Le banc face au Douro avait le bois tiède. Le vent du fleuve me rafraîchissait les avant-bras. En face, la lumière de fin d’après-midi glissait sur les façades de Gaia. Les azulejos prenaient une teinte plus froide quand un nuage passait. Derrière moi, la ville grondait encore, mais je n’avais plus envie d’y répondre.

Je me suis senti plus tranquille que dans n’importe quelle visite du séjour. Le silence n’était pas total, mais il s’était élargi autour de moi. Il y avait un moteur au loin, une voix, puis le choc d’une roue sur un pavé.

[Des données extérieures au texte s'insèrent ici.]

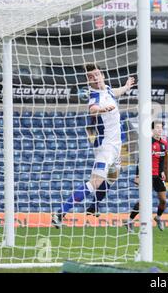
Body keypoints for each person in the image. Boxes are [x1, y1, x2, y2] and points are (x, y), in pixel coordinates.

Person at [52, 64, 135, 228]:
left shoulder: (108, 90)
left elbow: (114, 92)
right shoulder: (94, 96)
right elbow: (93, 109)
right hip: (106, 147)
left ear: (102, 75)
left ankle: (94, 206)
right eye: (91, 77)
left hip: (117, 146)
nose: (95, 78)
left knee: (113, 177)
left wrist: (125, 87)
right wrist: (102, 109)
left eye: (96, 75)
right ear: (88, 81)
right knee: (95, 182)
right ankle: (60, 212)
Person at [126, 120, 168, 232]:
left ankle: (158, 217)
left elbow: (162, 159)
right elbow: (140, 160)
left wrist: (162, 171)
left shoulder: (164, 144)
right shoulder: (147, 142)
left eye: (161, 128)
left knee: (164, 200)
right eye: (157, 127)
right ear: (152, 129)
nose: (160, 129)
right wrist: (137, 175)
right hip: (146, 174)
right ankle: (130, 220)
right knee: (144, 201)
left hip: (157, 176)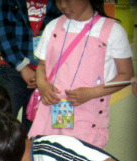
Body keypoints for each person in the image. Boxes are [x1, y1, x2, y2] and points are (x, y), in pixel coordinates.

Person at [27, 0, 133, 149]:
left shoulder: (112, 30)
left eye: (68, 0)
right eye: (58, 1)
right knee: (47, 158)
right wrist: (43, 85)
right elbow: (42, 65)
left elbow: (126, 75)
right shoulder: (53, 27)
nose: (63, 6)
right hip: (53, 110)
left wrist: (92, 92)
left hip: (89, 116)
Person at [0, 0, 60, 132]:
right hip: (13, 69)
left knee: (36, 127)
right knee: (3, 124)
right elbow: (3, 34)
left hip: (46, 73)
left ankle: (30, 152)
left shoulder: (57, 3)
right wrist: (22, 67)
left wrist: (43, 74)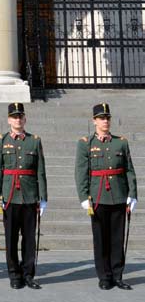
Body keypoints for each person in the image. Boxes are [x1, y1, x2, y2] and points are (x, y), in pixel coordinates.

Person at [75, 103, 137, 290]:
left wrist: (132, 194)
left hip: (118, 195)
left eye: (107, 118)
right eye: (101, 118)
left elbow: (129, 170)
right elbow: (81, 172)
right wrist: (84, 197)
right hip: (98, 196)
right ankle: (104, 276)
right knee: (101, 239)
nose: (105, 121)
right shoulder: (86, 143)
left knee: (117, 238)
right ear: (94, 121)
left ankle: (117, 275)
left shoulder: (121, 142)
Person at [0, 103, 47, 289]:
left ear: (25, 119)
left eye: (20, 116)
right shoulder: (1, 140)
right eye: (14, 116)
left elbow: (40, 171)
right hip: (9, 196)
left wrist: (43, 197)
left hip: (30, 196)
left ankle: (28, 274)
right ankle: (14, 275)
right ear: (9, 120)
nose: (17, 120)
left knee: (29, 239)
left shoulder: (34, 141)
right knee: (11, 238)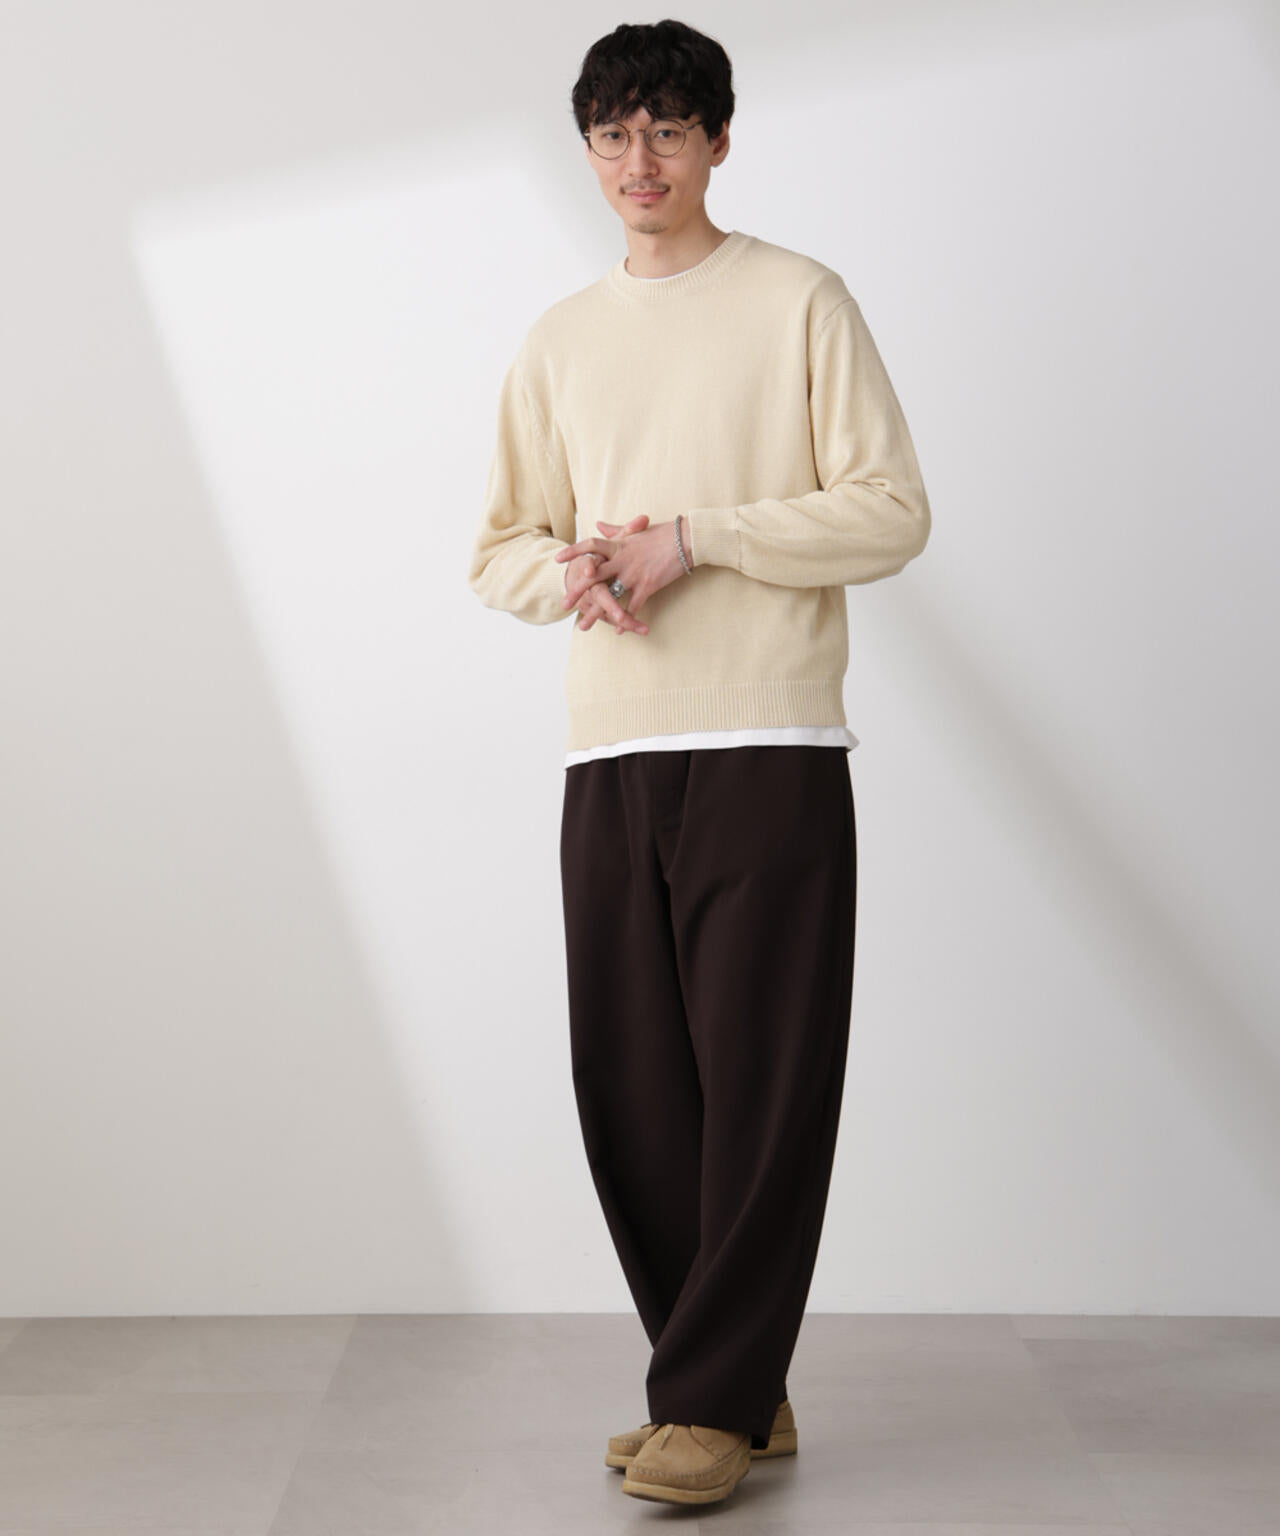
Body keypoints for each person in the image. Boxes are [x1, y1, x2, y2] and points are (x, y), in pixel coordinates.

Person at [467, 18, 930, 1508]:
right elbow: (499, 545)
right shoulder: (560, 339)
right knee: (633, 1089)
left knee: (764, 1083)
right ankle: (728, 1380)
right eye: (613, 133)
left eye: (669, 129)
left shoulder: (799, 300)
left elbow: (892, 510)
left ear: (720, 141)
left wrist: (697, 538)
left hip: (768, 742)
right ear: (588, 149)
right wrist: (576, 576)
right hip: (612, 746)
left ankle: (711, 1399)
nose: (640, 160)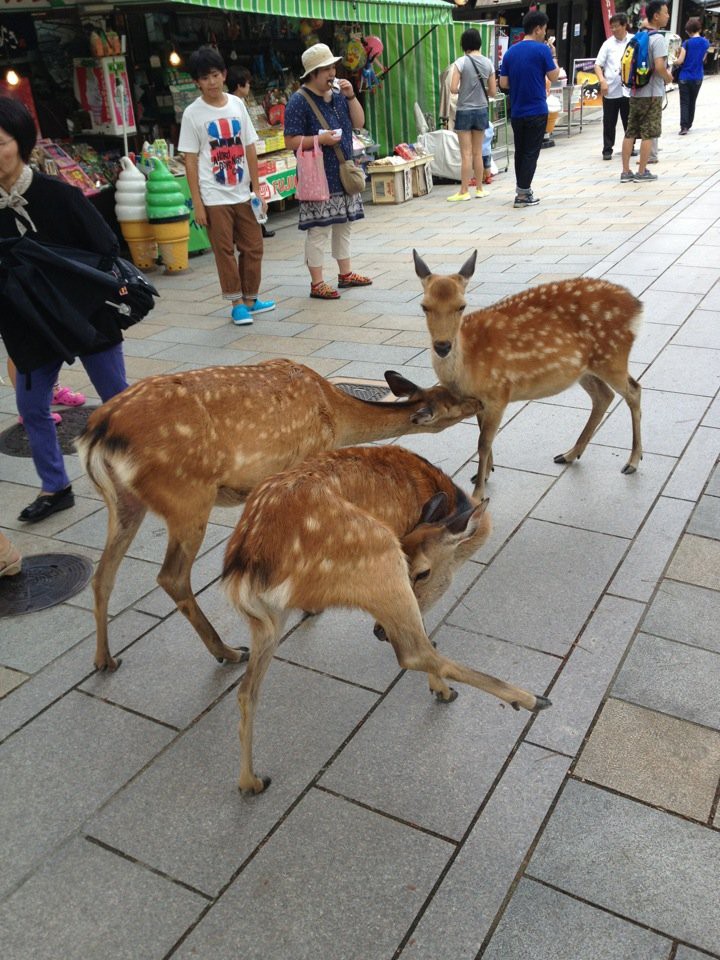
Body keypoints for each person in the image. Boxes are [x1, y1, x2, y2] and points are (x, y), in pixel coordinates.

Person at [0, 97, 129, 524]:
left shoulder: (58, 195)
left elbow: (106, 247)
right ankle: (55, 486)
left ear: (19, 143)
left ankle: (138, 472)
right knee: (32, 406)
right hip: (30, 325)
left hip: (87, 314)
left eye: (0, 142)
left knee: (117, 401)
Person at [179, 47, 276, 326]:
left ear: (223, 74)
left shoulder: (237, 104)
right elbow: (190, 159)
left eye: (214, 75)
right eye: (204, 78)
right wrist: (197, 202)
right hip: (213, 195)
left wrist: (257, 189)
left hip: (242, 191)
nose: (211, 82)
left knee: (253, 246)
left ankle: (251, 298)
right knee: (224, 250)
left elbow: (249, 147)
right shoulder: (192, 114)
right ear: (196, 82)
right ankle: (237, 303)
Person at [283, 43, 371, 300]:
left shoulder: (339, 95)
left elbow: (359, 123)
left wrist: (352, 95)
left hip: (343, 170)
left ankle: (345, 273)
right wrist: (320, 140)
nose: (332, 72)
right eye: (326, 69)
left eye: (333, 67)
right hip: (318, 175)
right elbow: (290, 141)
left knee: (344, 224)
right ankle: (317, 282)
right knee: (318, 229)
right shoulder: (299, 101)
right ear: (313, 73)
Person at [499, 11, 560, 208]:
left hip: (517, 111)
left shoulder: (510, 52)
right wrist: (553, 54)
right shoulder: (542, 50)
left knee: (521, 151)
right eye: (544, 29)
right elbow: (554, 77)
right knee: (531, 153)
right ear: (537, 29)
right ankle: (523, 194)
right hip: (536, 109)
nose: (544, 33)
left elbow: (504, 83)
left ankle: (522, 189)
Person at [620, 1, 672, 183]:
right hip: (652, 93)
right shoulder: (658, 39)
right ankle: (642, 171)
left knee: (630, 132)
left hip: (635, 92)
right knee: (649, 133)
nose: (668, 16)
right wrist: (669, 77)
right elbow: (659, 66)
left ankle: (626, 172)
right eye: (665, 13)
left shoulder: (638, 36)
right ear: (656, 16)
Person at [447, 28, 497, 202]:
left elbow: (453, 88)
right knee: (478, 152)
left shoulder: (460, 62)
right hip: (482, 110)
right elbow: (492, 92)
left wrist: (464, 89)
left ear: (463, 44)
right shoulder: (488, 63)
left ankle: (464, 191)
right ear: (479, 43)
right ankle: (480, 189)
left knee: (466, 154)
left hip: (464, 111)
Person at [226, 67, 275, 238]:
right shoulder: (233, 104)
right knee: (250, 196)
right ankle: (257, 226)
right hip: (239, 160)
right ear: (240, 85)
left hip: (240, 161)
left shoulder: (237, 103)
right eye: (247, 83)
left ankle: (258, 227)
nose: (249, 86)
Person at [594, 12, 633, 160]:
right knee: (609, 121)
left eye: (616, 27)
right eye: (612, 27)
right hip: (610, 88)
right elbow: (598, 65)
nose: (614, 30)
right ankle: (607, 149)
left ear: (624, 26)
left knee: (628, 120)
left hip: (628, 89)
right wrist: (602, 81)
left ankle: (631, 146)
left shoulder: (633, 41)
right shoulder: (608, 44)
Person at [675, 17, 710, 135]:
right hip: (698, 77)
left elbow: (680, 61)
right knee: (692, 101)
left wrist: (672, 61)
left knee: (684, 102)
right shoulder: (705, 42)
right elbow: (704, 59)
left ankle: (684, 126)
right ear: (699, 29)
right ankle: (689, 123)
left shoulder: (687, 43)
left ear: (689, 30)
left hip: (685, 76)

J’ai compris que la pause faisait partie de Porto, pas seulement du repos.

J’ai fini par apprendre à regarder avant de raconter. Là, j’ai cessé de remplir mes heures. J’ai gardé de longues stations dans des cafés modestes, et j’ai laissé passer un point de vue sans regret. La suite du séjour a gagné en netteté, parce que je ne cherchais plus à tout cocher.

En fin de journée, je traversais deux rues, pas davantage, puis je m’asseyais. Le bruit des valises à roulettes me servait de repère pour quitter les axes les plus chargés. Je levais la tête quand la pente cessait de tirer. Porto me donnait plus, et je la regardais moins vite.

Trois jours plus tard, je sais ce qui m’a manqué au départ

Je suis rentré à Angers avec une idée claire. Trois jours suffisent pour passer d’un élan nerveux à un rythme plus lent. À Porto, j’ai mieux vu quand je me suis autorisé des pauses improvisées. Les cases cochées m’ont laissé moins de traces que les bancs et les cafés.

Je ne referais pas l’erreur des baskets trop lisses. Je ne tenterais plus Ribeira, Gaia, São Bento et un musée dans la même demi-journée. Je garderais une marge avant le coucher du soleil, parce que le meilleur point de vue n’attend pas. Et je couperais les montées après le déjeuner.

À Porto, j’ai mieux tenu la distance en coupant les trajets en segments courts : un funiculaire pour une montée, un taxi sur un tronçon trop raide, puis une vraie pause assise. Je ne sais pas si un séjour plus court m’aurait laissé la même sensation. Trois jours, pour moi, ont été le bon seuil.

Si une douleur de pied ou de genou dure au retour, je ne joue pas les héros, et je vais voir un médecin. Pour le reste, Porto m’a laissé des mollets moins tendus et un carnet plus dense. Le pont Dom-Luís I, la Ribeira et le Douro ont gardé leur relief dans ma tête. Je suis rentré à Angers avec le sentiment d’avoir accepté Porto au bon tempo.